• [Task item] Pick up the description of the chunk-wise attention transformer below and continue it from its final sentence.

• [Selected extract]
FIG. 2 is an example of a transformer architecture with chunk-wise attention, according to an embodiment. The base, or bottom, layer is labeled as the chunk+slide layer and is next to the input. The illustrated chunk size is five video frames. Note that the inter-neuron attention (solid lines) is confined within chunks. However, the base layer also employes adjacent attention (e.g., additional local attention) illustrated as dashed lines across the chunk boundary to the slide size. The number of such layers with additional local attention from neighboring chunks is configurable; This may be set as just the bottom layer, or bottom layer along with a few layers above it, or all the layers in the transformer model.

The illustrated transformer differs from a traditional transformer in several ways. For example, the illustrated transformer replaces the “full self-attention” of a traditional transformer to chunk-wise (e.g., “local chunk attention”) as illustrated. In top layers of model (as illustrated) the chunk-wise attention is used and in the bottom layer of model the additional local attention from neighboring chunks is also used.

In an example, data input to the model is different than in traditional models. For example, instead of using a frequency image (e.g., audio input converted to Mel-spectrogram), video input may be converted to Mediapipe key points (e.g., a pose video).

[Records taken from a dataset]
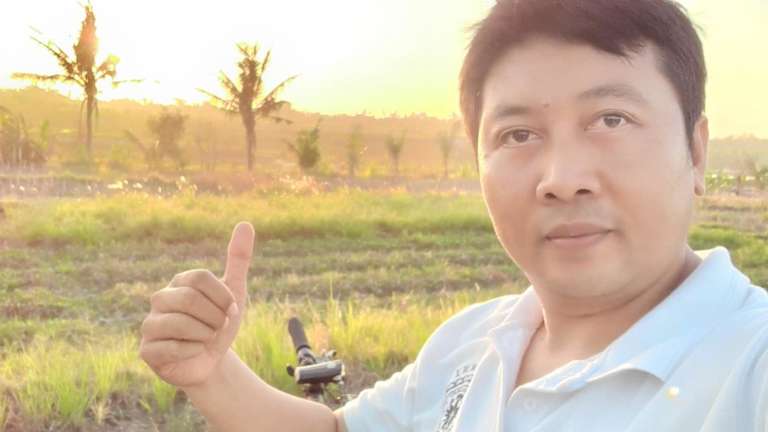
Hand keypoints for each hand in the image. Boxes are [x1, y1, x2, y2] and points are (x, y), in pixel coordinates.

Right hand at [139, 222, 254, 387]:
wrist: (212, 362)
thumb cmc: (219, 324)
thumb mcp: (234, 292)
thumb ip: (238, 259)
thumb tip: (246, 223)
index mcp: (180, 282)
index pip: (201, 277)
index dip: (223, 297)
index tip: (230, 310)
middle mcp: (160, 298)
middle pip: (190, 299)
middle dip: (215, 318)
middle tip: (218, 328)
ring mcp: (150, 324)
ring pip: (180, 323)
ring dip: (205, 335)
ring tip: (206, 340)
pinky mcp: (146, 350)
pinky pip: (173, 347)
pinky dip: (193, 351)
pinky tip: (193, 352)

• [Result below]
The chunk-wise attention is used to avoid learning context from the entire sequence of activities (e.g., a sentence in sign language) and to only look at frames of individual activities (e.g., signs in sign language). However, the decoder of a traditional transformer may learn the entire context if used in an auto-regressive fashion. Thus, in an example, the illustrated transformer does not have a decoder. In an example, small chunk sizes are used to avoid learning context. Small is based on the subject activity. For example, for signs in sign language, chunks may be between five and twenty frames at fifteen to thirty frames-per-second to cover about one second of video.

Because activity boundaries are not known beforehand, the additional local attention from neighboring chunks enables cross-chunk activities to be identified.

In an example, the self-attention of the illustrated transformer is bi-directional because activity recognition works better if all frames of an activity are used instead of only the prior frames getting used. This is in contrast to unidirectional attention mechanisms that only look backward. For certain applications (e.g., real-time inference of a streaming video), where video frames proceeding a given frame may not be available to apply bi-directional attention, the proposed transformer model may be trained using unidirectional attention mechanism.

FIG. 3 is an example of a transformer architecture with chunk-wise attention and relative positioning, according to an embodiment. The illustrated transformer differs from that illustrated in FIG. 2 by changing “absolute position encodings” To “relative position encodings.” Again, to avoid learning context for an entire sentence in sign language, during self-attention calculation, relative positions of other frames with respect to a current frame in both directions (before and after current frame) are used. As illustrated, the relative positions (numbers) are relative to what was frame 8 in FIG. 2. Note the bi-directional encoding resulting in negative and positive relative positional encodings.

FIG. 4 illustrates a flow diagram of an example of a method 400 for sequence recognition in video, according to an embodiment. The operations of the method 400 are performed by computational hardware such as that described above or below (e.g., processing circuitry).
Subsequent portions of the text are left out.